5. Plane dein Marketing vor dem Start

Ein fertiges Konzept ermöglicht dir, bereits Wochen vorher Anmeldungen zu sammeln. Nutze Social Media, deine Website und Stammkunden, um den Kurs frühzeitig zu füllen.

Häufige Fragen

Wie lange dauert es, ein Kurskonzept für eine Hundeschule selbst zu erstellen?

Je nach Erfahrung und Kursformat sollte man für ein vollständiges Kurskonzept mit Stundenplänen, Übungsanleitungen und Teilnehmerunterlagen zwischen 10 und 25 Stunden einplanen. Fertige Kurskonzepte reduzieren diesen Aufwand auf wenige Stunden Einarbeitung.

Was muss ein Kurskonzept für die Hundeschule enthalten?

Ein vollständiges Kurskonzept enthält: Kursziel und Zielgruppe, Voraussetzungen für Teilnehmer und Hunde, Stundenplan mit Lernzielen pro Einheit, konkrete Übungsanleitungen, Hinweise zu Hilfsmitteln und Material, Teilnehmerunterlagen sowie Empfehlungen für Übungen zu Hause.

Kann ich als neuer Hundetrainer direkt mit fertigen Konzepten arbeiten?
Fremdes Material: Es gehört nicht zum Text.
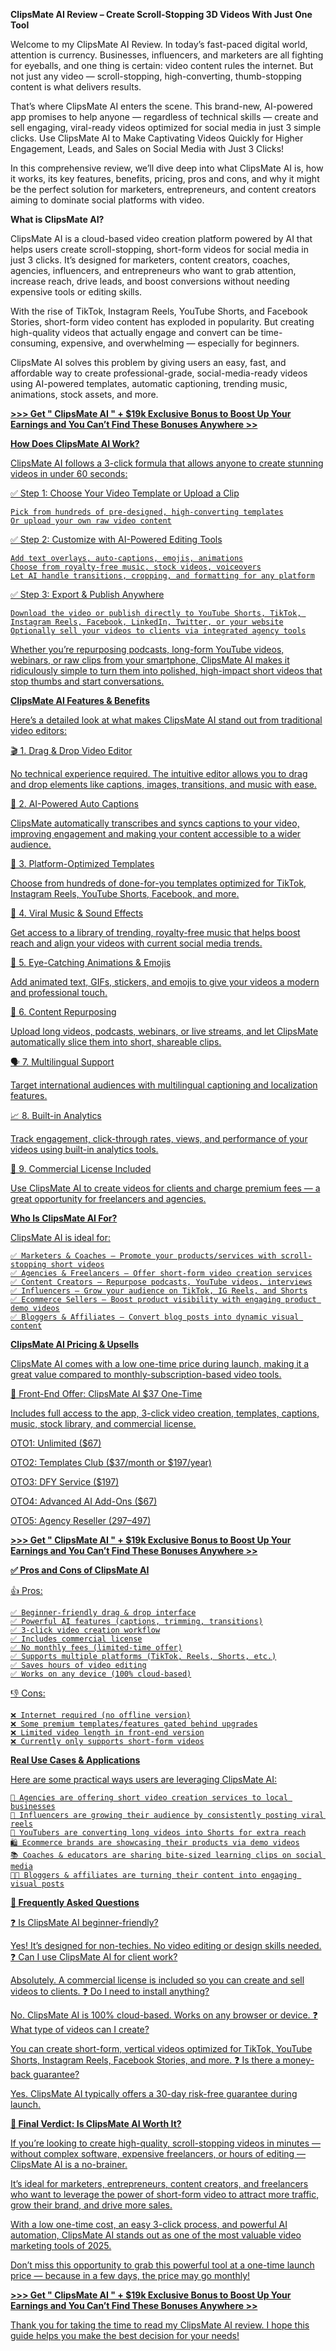 **ClipsMate AI Review – Create Scroll-Stopping 3D Videos With Just One Tool**

Welcome to my ClipsMate AI Review.  In today’s fast-paced digital world, attention is currency. Businesses, influencers, and marketers are all fighting for eyeballs, and one thing is certain: video content rules the internet. But not just any video — scroll-stopping, high-converting, thumb-stopping content is what delivers results.

That’s where ClipsMate AI enters the scene. This brand-new, AI-powered app promises to help anyone — regardless of technical skills — create and sell engaging, viral-ready videos optimized for social media in just 3 simple clicks.
Use ClipsMate AI to Make Captivating Videos Quickly for Higher Engagement, Leads, and Sales on Social Media with Just 3 Clicks!

In this comprehensive review, we’ll dive deep into what ClipsMate AI is, how it works, its key features, benefits, pricing, pros and cons, and why it might be the perfect solution for marketers, entrepreneurs, and content creators aiming to dominate social platforms with video.

**What is ClipsMate AI?**

ClipsMate AI is a cloud-based video creation platform powered by AI that helps users create scroll-stopping, short-form videos for social media in just 3 clicks. It’s designed for marketers, content creators, coaches, agencies, influencers, and entrepreneurs who want to grab attention, increase reach, drive leads, and boost conversions without needing expensive tools or editing skills.

With the rise of TikTok, Instagram Reels, YouTube Shorts, and Facebook Stories, short-form video content has exploded in popularity. But creating high-quality videos that actually engage and convert can be time-consuming, expensive, and overwhelming — especially for beginners.

ClipsMate AI solves this problem by giving users an easy, fast, and affordable way to create professional-grade, social-media-ready videos using AI-powered templates, automatic captioning, trending music, animations, stock assets, and more.

**<a href='https://www.jabreview.com/clipsmate-ai-review/'> >>> Get " ClipsMate AI " + $19k Exclusive Bonus to Boost Up Your Earnings and You Can’t Find These Bonuses Anywhere >>**

**How Does ClipsMate AI Work?**

ClipsMate AI follows a 3-click formula that allows anyone to create stunning videos in under 60 seconds:

✅ Step 1: Choose Your Video Template or Upload a Clip

    Pick from hundreds of pre-designed, high-converting templates
    Or upload your own raw video content

✅ Step 2: Customize with AI-Powered Editing Tools

    Add text overlays, auto-captions, emojis, animations
    Choose from royalty-free music, stock videos, voiceovers
    Let AI handle transitions, cropping, and formatting for any platform

✅ Step 3: Export & Publish Anywhere

    Download the video or publish directly to YouTube Shorts, TikTok, Instagram Reels, Facebook, LinkedIn, Twitter, or your website
    Optionally sell your videos to clients via integrated agency tools

Whether you’re repurposing podcasts, long-form YouTube videos, webinars, or raw clips from your smartphone, ClipsMate AI makes it ridiculously simple to turn them into polished, high-impact short videos that stop thumbs and start conversations.

**ClipsMate AI Features & Benefits**

Here’s a detailed look at what makes ClipsMate AI stand out from traditional video editors:

🎬 1. Drag & Drop Video Editor

No technical experience required. The intuitive editor allows you to drag and drop elements like captions, images, transitions, and music with ease.

🤖 2. AI-Powered Auto Captions

ClipsMate automatically transcribes and syncs captions to your video, improving engagement and making your content accessible to a wider audience.

📱 3. Platform-Optimized Templates

Choose from hundreds of done-for-you templates optimized for TikTok, Instagram Reels, YouTube Shorts, Facebook, and more.

🎵 4. Viral Music & Sound Effects

Get access to a library of trending, royalty-free music that helps boost reach and align your videos with current social media trends.

🎨 5. Eye-Catching Animations & Emojis

Add animated text, GIFs, stickers, and emojis to give your videos a modern and professional touch.

🧠 6. Content Repurposing

Upload long videos, podcasts, webinars, or live streams, and let ClipsMate automatically slice them into short, shareable clips.

🗣️ 7. Multilingual Support

Target international audiences with multilingual captioning and localization features.

📈 8. Built-in Analytics

Track engagement, click-through rates, views, and performance of your videos using built-in analytics tools.

💼 9. Commercial License Included

Use ClipsMate AI to create videos for clients and charge premium fees — a great opportunity for freelancers and agencies.

**Who Is ClipsMate AI For?**

ClipsMate AI is ideal for:

    ✅ Marketers & Coaches — Promote your products/services with scroll-stopping short videos
    ✅ Agencies & Freelancers — Offer short-form video creation services
    ✅ Content Creators — Repurpose podcasts, YouTube videos, interviews
    ✅ Influencers — Grow your audience on TikTok, IG Reels, and Shorts
    ✅ Ecommerce Sellers — Boost product visibility with engaging product demo videos
    ✅ Bloggers & Affiliates — Convert blog posts into dynamic visual content

**ClipsMate AI Pricing & Upsells**

ClipsMate AI comes with a low one-time price during launch, making it a great value compared to monthly-subscription-based video tools.

🔹 Front-End Offer: ClipsMate AI $37 One-Time

Includes full access to the app, 3-click video creation, templates, captions, music, stock library, and commercial license.

OTO1: Unlimited ($67)

OTO2: Templates Club ($37/month or $197/year)

OTO3: DFY Service ($197)

OTO4: Advanced AI Add-Ons ($67)

OTO5: Agency Reseller ($297–$497)

**<a href='https://www.jabreview.com/clipsmate-ai-review/'> >>> Get " ClipsMate AI " + $19k Exclusive Bonus to Boost Up Your Earnings and You Can’t Find These Bonuses Anywhere >>**

**✅ Pros and Cons of ClipsMate AI**

👍 Pros:

    ✅ Beginner-friendly drag & drop interface
    ✅ Powerful AI features (captions, trimming, transitions)
    ✅ 3-click video creation workflow
    ✅ Includes commercial license
    ✅ No monthly fees (limited-time offer)
    ✅ Supports multiple platforms (TikTok, Reels, Shorts, etc.)
    ✅ Saves hours of video editing
    ✅ Works on any device (100% cloud-based)

👎 Cons:

    ❌ Internet required (no offline version)
    ❌ Some premium templates/features gated behind upgrades
    ❌ Limited video length in front-end version
    ❌ Currently only supports short-form videos

**Real Use Cases & Applications**

Here are some practical ways users are leveraging ClipsMate AI:

    💼 Agencies are offering short video creation services to local businesses
    📲 Influencers are growing their audience by consistently posting viral reels
    🎥 YouTubers are converting long videos into Shorts for extra reach
    🛍️ Ecommerce brands are showcasing their products via demo videos
    📚 Coaches & educators are sharing bite-sized learning clips on social media
    🧑‍💻 Bloggers & affiliates are turning their content into engaging visual posts

**🙋 Frequently Asked Questions**

❓ Is ClipsMate AI beginner-friendly?

Yes! It’s designed for non-techies. No video editing or design skills needed.
❓ Can I use ClipsMate AI for client work?

Absolutely. A commercial license is included so you can create and sell videos to clients.
❓ Do I need to install anything?

No. ClipsMate AI is 100% cloud-based. Works on any browser or device.
❓ What type of videos can I create?

You can create short-form, vertical videos optimized for TikTok, YouTube Shorts, Instagram Reels, Facebook Stories, and more.
❓ Is there a money-back guarantee?

Yes. ClipsMate AI typically offers a 30-day risk-free guarantee during launch.

**🏁 Final Verdict: Is ClipsMate AI Worth It?**

If you’re looking to create high-quality, scroll-stopping videos in minutes — without complex software, expensive freelancers, or hours of editing — ClipsMate AI is a no-brainer.

It’s ideal for marketers, entrepreneurs, content creators, and freelancers who want to leverage the power of short-form video to attract more traffic, grow their brand, and drive more sales.

With a low one-time cost, an easy 3-click process, and powerful AI automation, ClipsMate AI stands out as one of the most valuable video marketing tools of 2025.

Don’t miss this opportunity to grab this powerful tool at a one-time launch price — because in a few days, the price may go monthly!

**<a href='https://www.jabreview.com/clipsmate-ai-review/'> >>> Get " ClipsMate AI " + $19k Exclusive Bonus to Boost Up Your Earnings and You Can’t Find These Bonuses Anywhere >>**

Thank you for taking the time to read my ClipsMate AI review. I hope this guide helps you make the best decision for your needs!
Ja. Fertige Kurskonzepte sind besonders für Berufseinsteiger wertvoll, weil sie eine professionelle Struktur bieten, die sonst erst durch Jahre Erfahrung entsteht. Wichtig ist, das Konzept vor dem ersten Kurs vollständig zu lesen und eigene Anpassungen vorzunehmen.

Wie viele Teilnehmer sollte ein Hundekurs haben?

Für Welpenkurse und Grundgehorsam gelten 5–8 Teilnehmer als optimal. So kann der Trainer jedem Hund-Mensch-Team ausreichend Aufmerksamkeit schenken. Bei Spezialkursen wie Mantrailing sind kleinere Gruppen mit 3–5 Teilnehmern sinnvoller.

Muss ich eine Ausbildung haben, um Hundekurse anzubieten?

In Deutschland gibt es aktuell keine gesetzlich geregelte Pflichtausbildung für Hundetrainer. Eine anerkannte Ausbildung (z. B. BHV, VDH, DHV) schafft jedoch Vertrauen bei Kunden und ist aus ethischen Gründen empfehlenswert. Informiere dich außerdem über die Anforderungen in deinem Bundesland.

Fazit: Lohnt sich ein fertiges Kurskonzept?

Für die große Mehrheit der Hundetrainer – ob Einsteiger oder erfahrener Profi – ist ein fertiges Kurskonzept eine der sinnvollsten Investitionen, die sie für ihre Hundeschule tätigen können. Der Zeitaufwand für die Eigenerstellung übersteigt den Kaufpreis bei weitem, und die professionelle Struktur steigert sofort die wahrgenommene Qualität deines Angebots.